• _Goal of the exercise_
Only one portion of the data is to be written out: from the line bearing "1. The United" through the line bearing "2. The Massachusetts". Write it exactly as it appears.

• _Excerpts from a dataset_
——

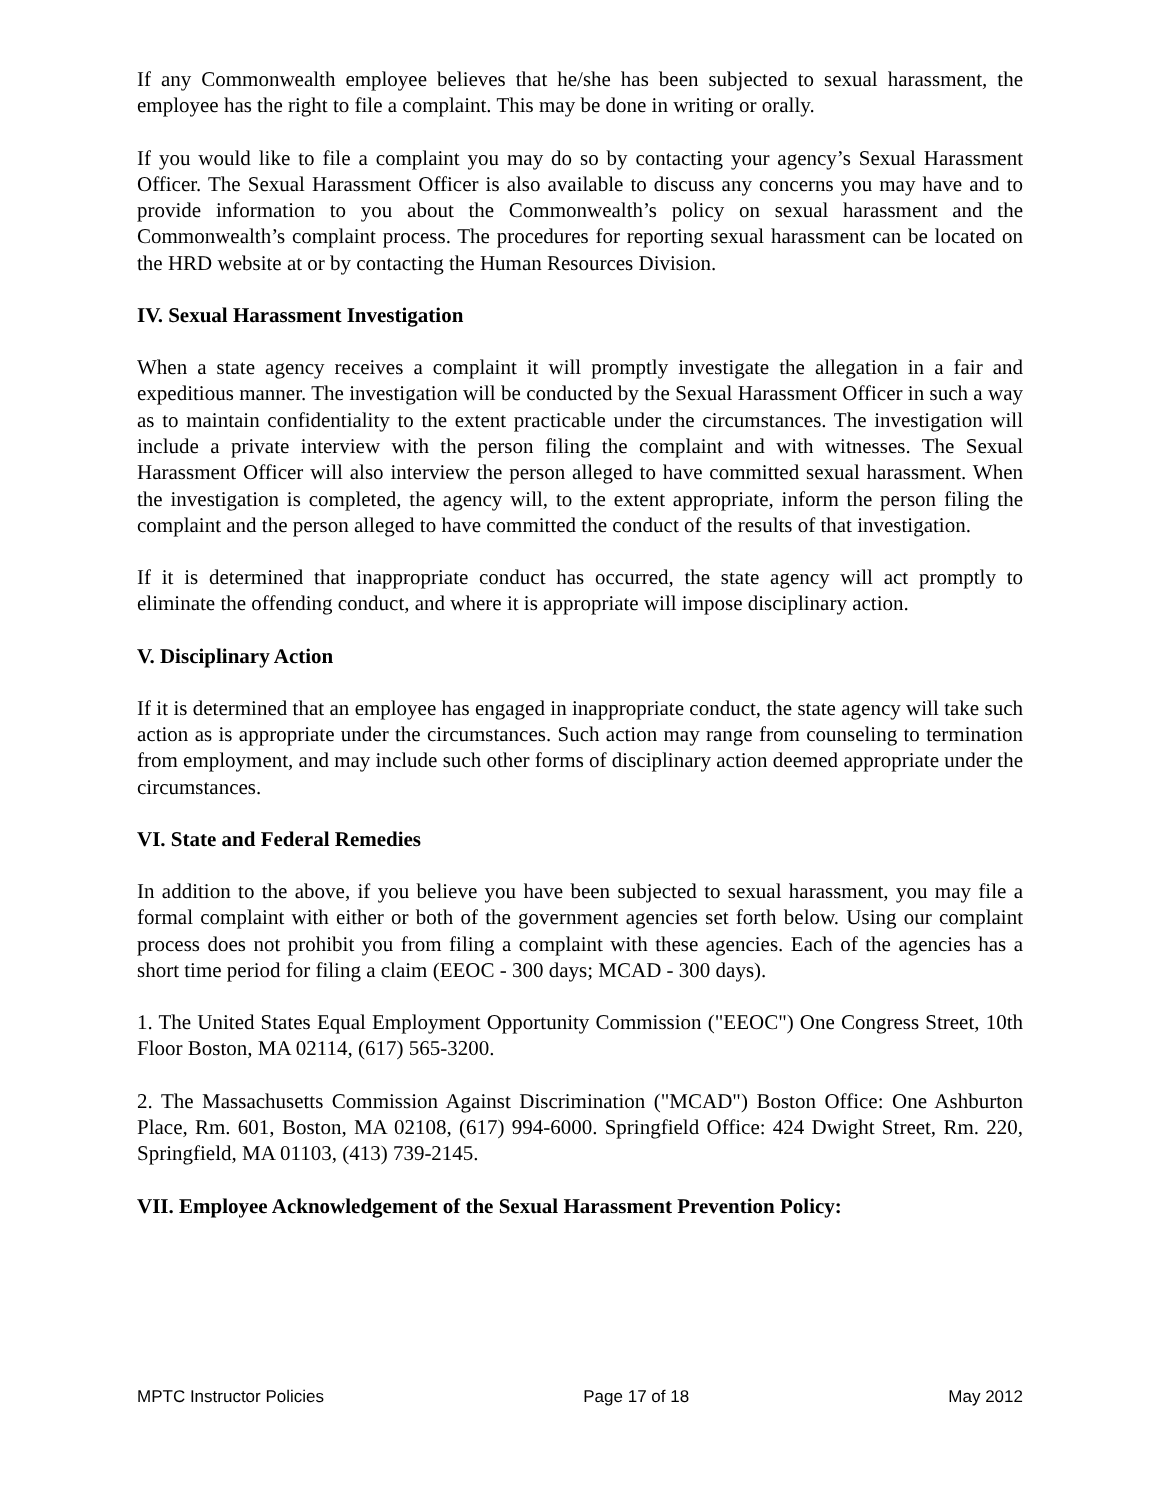If any Commonwealth employee believes that he/she has been subjected to sexual harassment, the employee has the right to file a complaint. This may be done in writing or orally.
If you would like to file a complaint you may do so by contacting your agency’s Sexual Harassment Officer. The Sexual Harassment Officer is also available to discuss any concerns you may have and to provide information to you about the Commonwealth’s policy on sexual harassment and the Commonwealth’s complaint process. The procedures for reporting sexual harassment can be located on the HRD website at or by contacting the Human Resources Division.
IV. Sexual Harassment Investigation
When a state agency receives a complaint it will promptly investigate the allegation in a fair and expeditious manner. The investigation will be conducted by the Sexual Harassment Officer in such a way as to maintain confidentiality to the extent practicable under the circumstances. The investigation will include a private interview with the person filing the complaint and with witnesses. The Sexual Harassment Officer will also interview the person alleged to have committed sexual harassment. When the investigation is completed, the agency will, to the extent appropriate, inform the person filing the complaint and the person alleged to have committed the conduct of the results of that investigation.
If it is determined that inappropriate conduct has occurred, the state agency will act promptly to eliminate the offending conduct, and where it is appropriate will impose disciplinary action.
V. Disciplinary Action
If it is determined that an employee has engaged in inappropriate conduct, the state agency will take such action as is appropriate under the circumstances. Such action may range from counseling to termination from employment, and may include such other forms of disciplinary action deemed appropriate under the circumstances.
VI. State and Federal Remedies
In addition to the above, if you believe you have been subjected to sexual harassment, you may file a formal complaint with either or both of the government agencies set forth below. Using our complaint process does not prohibit you from filing a complaint with these agencies. Each of the agencies has a short time period for filing a claim (EEOC - 300 days; MCAD - 300 days).
1. The United States Equal Employment Opportunity Commission ("EEOC") One Congress Street, 10th Floor Boston, MA 02114, (617) 565-3200.
2. The Massachusetts Commission Against Discrimination ("MCAD") Boston Office: One Ashburton Place, Rm. 601, Boston, MA 02108, (617) 994-6000. Springfield Office: 424 Dwight Street, Rm. 220, Springfield, MA 01103, (413) 739-2145.
VII. Employee Acknowledgement of the Sexual Harassment Prevention Policy:
MPTC Instructor Policies Page 17 of 18 May 2012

——

• _Solution_
1. The United States Equal Employment Opportunity Commission ("EEOC") One Congress Street, 10th Floor Boston, MA 02114, (617) 565-3200.
2. The Massachusetts Commission Against Discrimination ("MCAD") Boston Office: One Ashburton Place, Rm. 601, Boston, MA 02108, (617) 994-6000. Springfield Office: 424 Dwight Street, Rm. 220, Springfield, MA 01103, (413) 739-2145.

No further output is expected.